In the previous article we discussed data security and how to prevent data leaks; this follow‑up focuses on the problem of fuzzy querying encrypted data and explores practical implementation ideas.

To protect sensitive information such as phone numbers, addresses, bank cards, etc., developers often encrypt these fields. Passwords are usually stored with irreversible slow hash functions, while other data may require reversible encryption to support lookup and fuzzy search.

How to Perform Fuzzy Queries on Encrypted Data

The approaches can be divided into three categories:

Silly approaches – naive implementations without proper design.

Conventional approaches – widely used methods that balance performance and security.

Advanced approaches – algorithm‑level designs that aim for optimal security and efficiency.

Silly Approaches

Load all data into memory, decrypt it, and perform fuzzy matching in the application.

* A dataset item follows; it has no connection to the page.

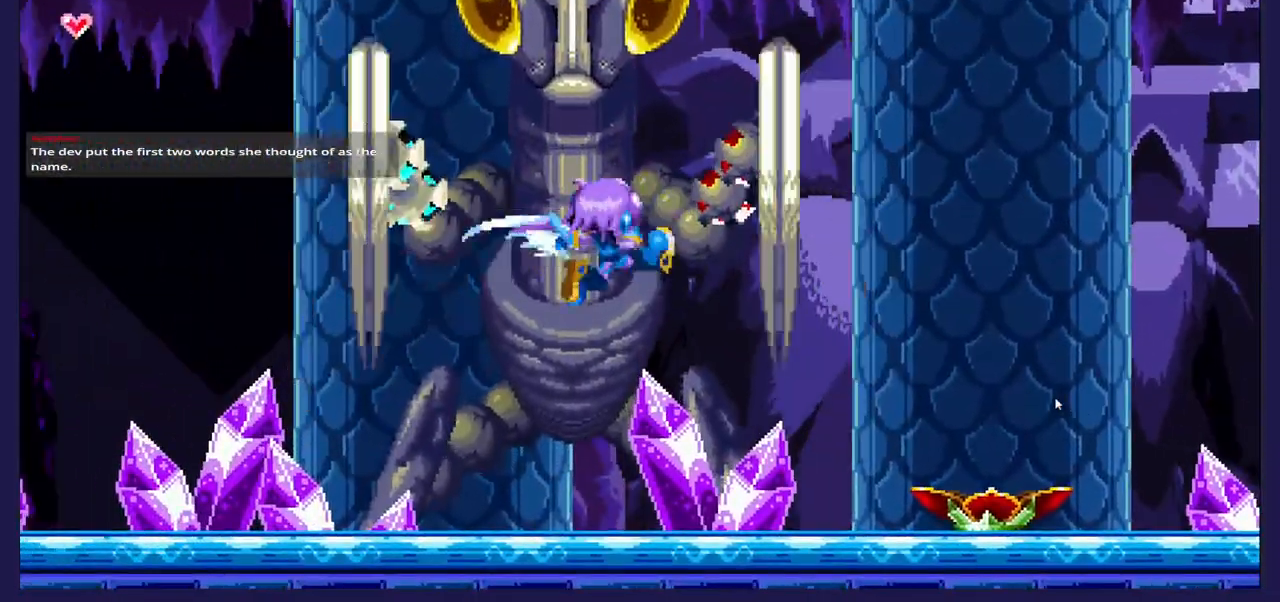
{"dt_ms": 500, "buttons": ["A", "DPAD_LEFT"], "left_stick": "center", "right_stick": "center", "events": [[100, "DPAD_UP", "down"], [117, "DPAD_UP", "up"], [283, "DPAD_UP", "down"], [283, "X", "up"], [433, "A", "down"], [450, "DPAD_UP", "up"]]}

Create a plaintext mapping (tag) table for the ciphertext and query the tag table for fuzzy matches.

Silly Approach 1

Decrypting the entire dataset in memory works only for very small tables; for larger volumes it quickly leads to out‑of‑memory failures. For example, the phone number 13800138000 encrypted with DES becomes HE9T75xNx6c5yLmS5l4r6Q== , which occupies 24 bytes. Hundreds of megabytes to several gigabytes of data can exhaust application memory.

Silly Approach 2

Maintaining a separate plaintext mapping table defeats the purpose of encryption, exposing the data and adding unnecessary complexity.

Conventional Approaches

Two common methods are widely adopted:

Implement encryption/decryption functions in the database and use them in fuzzy queries, e.g., decode(key) like '%partial%' .

Tokenize the plaintext, encrypt each token, store the encrypted tokens in an auxiliary column, and query with key like '%partial%' .

Conventional Approach 1

Using database functions to decrypt before applying a LIKE condition is easy to implement but cannot leverage indexes, leading to poor performance. It works when security requirements are moderate and query performance is not critical.

Conventional Approach 2

This method splits a field into fixed‑length groups (e.g., four English characters or two Chinese characters), encrypts each group, and stores the results in an extra column. Queries then match encrypted tokens using key like "%partial%" . While it increases storage (ciphertext length grows, e.g., DES expands 11‑byte plaintext to 24‑byte ciphertext, a 2.18× increase), it allows index usage and offers a reasonable trade‑off.

Typical implementations require the fuzzy token length to be at least four English characters or two Chinese characters; shorter tokens would cause excessive token explosion and higher storage costs.

Several e‑commerce platforms use similar schemes:

Taobao encrypted field search: https://open.taobao.com/docV3.htm?docId=106213&docType=1

Alibaba encrypted field search: https://jaq-doc.alibaba.com/docs/doc.htm?treeId=1&articleId=106213&docType=1

Pinduoduo encrypted field search: https://open.pinduoduo.com/application/document/browse?idStr=3407B605226E77F2

JD encrypted field search: https://jos.jd.com/commondoc?listId=345

Most of these solutions are essentially the same, often copying each other’s formats.

The method is relatively simple to implement and, despite the extra storage, can benefit from database indexes, making it a recommended compromise.

Advanced Approaches

These solutions involve deeper algorithmic research, sometimes designing new encryption schemes that preserve order or enable fuzzy matching without excessive ciphertext growth. Examples include Hill cipher‑based methods, FMES, Bloom‑filter‑enhanced searchable encryption, and other academic proposals.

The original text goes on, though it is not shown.